According to Armfield and Morgan (2011), Human Communication in Action gives learners valuable resources that can be utilized beyond the classroom by getting together prominent innovative scholars of communication as the contributors of human communication skills. Therefore, to understand a proper understanding of human communication, we must learn how to communicate well and practice almost daily communication skills. Human communications rely mainly on the phenomenon of individual communication. There are several types of communication, which include interpersonal, cross-cultural, and intrapersonal communication (Armfield & Morgan, 2011). The critical factor for effective communication between students and teachers or any other human being is how well to communicate with others effectively in our lives. Also, as we talk to people who are from a different culture with us, we should learn and adopt the best communication skills that we can use to communicate efficiently with them. In a mother-child relationship, we have different stages of relationship development between the mother and the child. A mother will always be concerned about her children's welfare, for instance, if he/she had enough for her stomach and taking good care of themselves. At this point in my relationship with mom from the "stages of an intimate relationship," our relationship was at the intimate stage. This stage is an association between two individuals that is characterized by both physical and emotional togetherness (Armfield & Morgan, 2011). It can involve a sexual relationship, for example, fiance and fiancee relationship. Also, it can be a relationship that does not include sex, especially among family members like mother-daughter relationships or friends. My mom and I are in an intimate relationship since its clear in our interactions showing openness, care, trust, responsiveness, mutuality, and above all, commitment after coming home from college. For instance, opening up to mom on my feelings after being away, telling her on my workload and new lifestyles to accommodate my new position, sharing feelings until we both cried together. I also shared with the mom of how lonely I could feel and how college life had been rough without her presence, the only option to get her help been via a phone call.

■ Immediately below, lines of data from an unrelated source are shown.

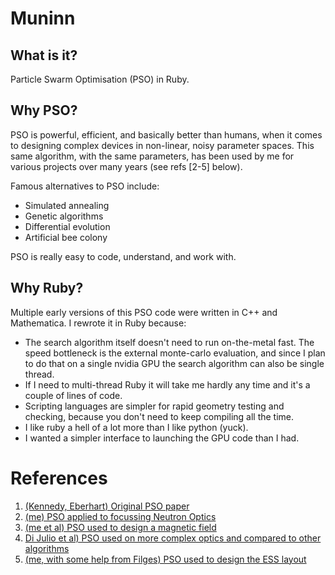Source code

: # Muninn


## What is it?

Particle Swarm Optimisation (PSO) in Ruby.


## Why PSO?

PSO is powerful, efficient, and basically better than humans, when it
comes to designing complex devices in non-linear, noisy parameter
spaces.  This same algorithm, with the same parameters, has been used
by me for various projects over many years (see refs [2-5] below).

Famous alternatives to PSO include:

* Simulated annealing 
* Genetic algorithms
* Differential evolution
* Artificial bee colony

PSO is really easy to code, understand, and work with.


## Why Ruby?

Multiple early versions of this PSO code were written in C++ and
Mathematica.  I rewrote it in Ruby because:

* The search algorithm itself doesn't need to run on-the-metal fast.
  The speed bottleneck is the external monte-carlo evaluation, and
  since I plan to do that on a single nvidia GPU the search algorithm
  can also be single thread.
* If I need to multi-thread Ruby it will take me hardly any time and
  it's a couple of lines of code.
* Scripting languages are simpler for rapid geometry testing and
  checking, because you don't need to keep compiling all the time.
* I like ruby a hell of a lot more than I like python (yuck).
* I wanted a simpler interface to launching the GPU code than I had.
  

# References

1. [(Kennedy, Eberhart) Original PSO paper](https://doi.org/10.1109%2FICNN.1995.488968)
2. [(me) PSO applied to focussing Neutron
   Optics](https://doi.org/10.1107/S0021889809003483)
3. [(me et al) PSO used to design a magnetic
   field](https://doi.org/10.1016/j.physb.2010.11.054)
4. [Di Julio et al) PSO used on more complex optics and compared to other
   algorithms](https://doi.org/10.1088/1742-6596/528/1/012006)
5. [(me, with some help from Filges) PSO used to design the ESS
   layout](https://doi.org/10.1088/2399-6528/ab8782)
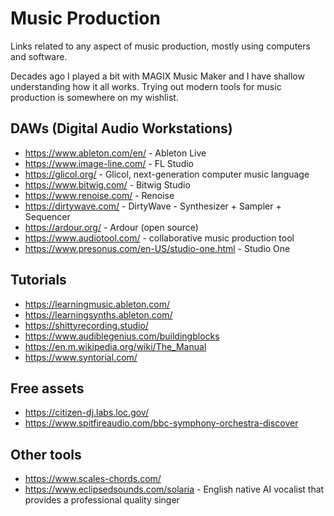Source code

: # Music Production

Links related to any aspect of music production, mostly using computers and software.

Decades ago I played a bit with MAGIX Music Maker and I have shallow understanding how it all works. Trying out modern tools for music production is somewhere on my wishlist.

## DAWs (Digital Audio Workstations)

- https://www.ableton.com/en/ - Ableton Live
- https://www.image-line.com/ - FL Studio
- https://glicol.org/ - Glicol, next-generation computer music language
- https://www.bitwig.com/ - Bitwig Studio
- https://www.renoise.com/ - Renoise
- https://dirtywave.com/ - DirtyWave - Synthesizer + Sampler + Sequencer
- https://ardour.org/ - Ardour (open source)
- https://www.audiotool.com/ - collaborative music production tool
- https://www.presonus.com/en-US/studio-one.html - Studio One

## Tutorials

- https://learningmusic.ableton.com/
- https://learningsynths.ableton.com/
- https://shittyrecording.studio/
- https://www.audiblegenius.com/buildingblocks
- https://en.m.wikipedia.org/wiki/The_Manual
- https://www.syntorial.com/

## Free assets

- https://citizen-dj.labs.loc.gov/
- https://www.spitfireaudio.com/bbc-symphony-orchestra-discover

## Other tools

- https://www.scales-chords.com/
- https://www.eclipsedsounds.com/solaria - English native AI vocalist that provides a professional quality singer
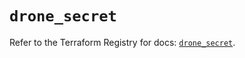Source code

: # `drone_secret`

Refer to the Terraform Registry for docs: [`drone_secret`](https://registry.terraform.io/providers/kazanexpress/drone/0.4.0/docs/resources/secret).
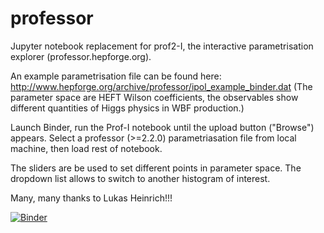 # professor

Jupyter notebook replacement for prof2-I, the interactive parametrisation explorer (professor.hepforge.org).

An example parametrisation file can be found here: http://www.hepforge.org/archive/professor/ipol_example_binder.dat
(The parameter space are HEFT Wilson coefficients, the observables show different quantities of Higgs physics
in WBF production.)

Launch Binder, run the Prof-I notebook until the upload button ("Browse") appears.
Select a professor (>=2.2.0) parametriasation file from local machine, then load rest of notebook.

The sliders are be used to set different points in parameter space. The dropdown list allows to switch to
another histogram of interest.

Many, many thanks to Lukas Heinrich!!!

[![Binder](http://mybinder.org/badge.svg)](http://mybinder.org:/repo/iamholger/professor)

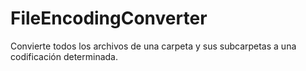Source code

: # FileEncodingConverter
Convierte todos los archivos de una carpeta y sus subcarpetas a una codificación determinada.
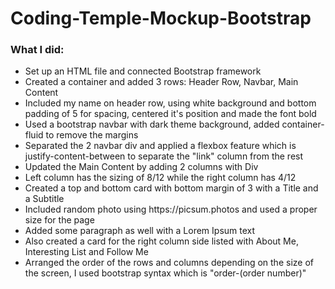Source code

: # Coding-Temple-Mockup-Bootstrap

<h3>What I did:</h3>
<ul>
  <li>Set up an HTML file and connected Bootstrap framework</li>
  <li>Created a container and added 3 rows: Header Row, Navbar, Main Content</li>
  <li>Included my name on header row, using white background and bottom padding of 5 for spacing, centered it's position and made the font bold</li>
  <li>Used a bootstrap navbar with dark theme background, added container-fluid to remove the margins</li>
  <li>Separated the 2 navbar div and applied a flexbox feature which is justify-content-between to separate the "link" column from the rest</li>
  <li>Updated the Main Content by adding 2 columns with Div</li>
  <li>Left column has the sizing of 8/12 while the right column has 4/12</li>
  <li>Created a top and bottom card with bottom margin of 3 with a Title and a Subtitle</li>
  <li>Included random photo using https://picsum.photos and used a proper size for the page</li>
  <li>Added some paragraph as well with a Lorem Ipsum text</li>
  <li>Also created a card for the right column side listed with About Me, Interesting List and Follow Me</li>
  <li>Arranged the order of the rows and columns depending on the size of the screen, I used bootstrap syntax which is "order-(order number)"</li>
</ul>
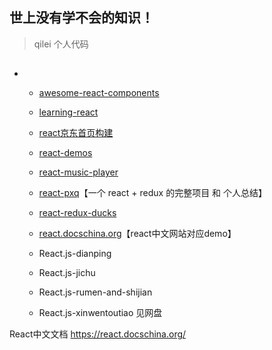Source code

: 
## 世上没有学不会的知识！
> qilei 个人代码


## 
 *
   * [awesome-react-components](https://github.com/brillout/awesome-react-components)
   * [learning-react](https://github.com/MoonHighway/learning-react)
   * [react京东首页构建](https://github.com/Cathy0807/react)
   * [react-demos](https://github.com/ruanyf/react-demos)
   * [react-music-player](https://github.com/xiaolin3303/react-music-player)
   * [react-pxq](https://github.com/bailicangdu/react-pxq)【一个 react + redux 的完整项目 和 个人总结】
   * [react-redux-ducks](https://github.com/lijie33402/react-redux-ducks)
   * [react.docschina.org](https://react.docschina.org)【react中文网站对应demo】

   * React.js-dianping
   * React.js-jichu
   * React.js-rumen-and-shijian
   * React.js-xinwentoutiao    见网盘


React中文文档  https://react.docschina.org/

In relationships, communication is governed by communication behaviors. Hence, the most crucial aspect of having an excellent strong basis to communicate and build a strong relationship with other people is not to be afraid of displaying emotion, therefore, determining the root cause of the challenge and handling the dispute accordingly. If a person hides emotions as he communicates with others, it becomes very hard for fundamental friends whom you intend to build a relationship with to understand your moods and how you are genuinely feeling (Armfield & Morgan, 2011). This involves people's different ways to express feelings, needs, and thoughts using indirect messages or else non-verbal communication, i.e., communication without using the words of mouth but rather actions. My mom and I intimate stage is made up of several communication behaviors. First and foremost includes frequent complaints from me of how much I had missed her, the much college life was all a mess since the only way I could reach her for help was via telephone, limiting the kind of help she could offer and that I could wish to be close to her all time. Secondly, we have the non-verbal behaviors, for example, the voice. After coming home, I heard my mother's pleasing optimistic voice. We also have gestures like direct look in the eyes from mom when I come back, smiles and tears flowing down my mother cheeks after seeing me, cry from happiness of seeing her again, mom hurriedly walking to my destination, mom holding me close to her chest and patting my back with words of encouragements of how bright tomorrow will be glorious (Armfield & Morgan, 2011). Thirdly we have facial expressions which included, unhappy face since I and missed her after been away for long, smiles on my mother's face after receiving me back home, gloomy face after she realized I had lost weight. Last but not least, among the communication behaviors illustrated, mom also gave me a warm hug having her hands moving uncontrollably all over my body.

The interaction between mom and me is based on the connectedness-autonomy dialectic to help in discussing the truths, ideas, and opinions in our relationship. This dialectic is about personal desire to be together with someone but remain apart or else be able to personally govern their life or carry out duties expected of you at the required time, with no much dependency but at the same time, you need to connect bringing in a tension to manage the relationship (Armfield & Morgan, 2011). Some ways set to manage dialectical tensions are denial, disorientation, segmentation, alteration, reaffirmation, recalibration, and balance, just but a few. My relationship with my mother is in a tension of autonomy, or else I need to be independent and connectedness or want to remain connected. This is because I have to be in school to learn independently, but again I seriously need her being with me close for in school. I am very lonely, and life away from mom is very rough because I feel no help. I can get away from mom. The pole that works best in our case is the reaffirmation strategy, which involves accepting non-reconciling ends or having a positive mind that all will be well soon after my college studies just as mom told me (Armfield & Morgan, 2011). Through the use of the reaffirmation pole, we can handle this tension since I understand that it's just for a while. This pole is essential since it gives us room to realize that after my college studies, we will be connected and live together with mom for the time to live away from each other will have ended.

Conclusion

In conclusion, after understanding that after college studies I will again live with my mother for a more extended period, I shall no longer experience loneliness, and I will always get her help when I need it, our relationship grew stronger, and I was able to focus on my studies. I am happy because our bond will be stronger for the time to come. It's my great hope and prayer that my children can have this kind of relationship I had with my mother. Life could never be any convincing and worthy sacrificing for without my mother by my side. I am now a great person because of my mother's efforts, who helped and emotionally supported me since the beginning of my college studies today. She will remain my closest friend, and I will love and appreciate her during all times, good or bad. She is my mother by blood, the best friend, and a sister at heart.

Reference

Armfield, G.G. & Morgan, E.L. (2011). Human Communication in action (7th ed.). Dubuque, IA: Kendall, Hunt. NOTE: 6th Edition.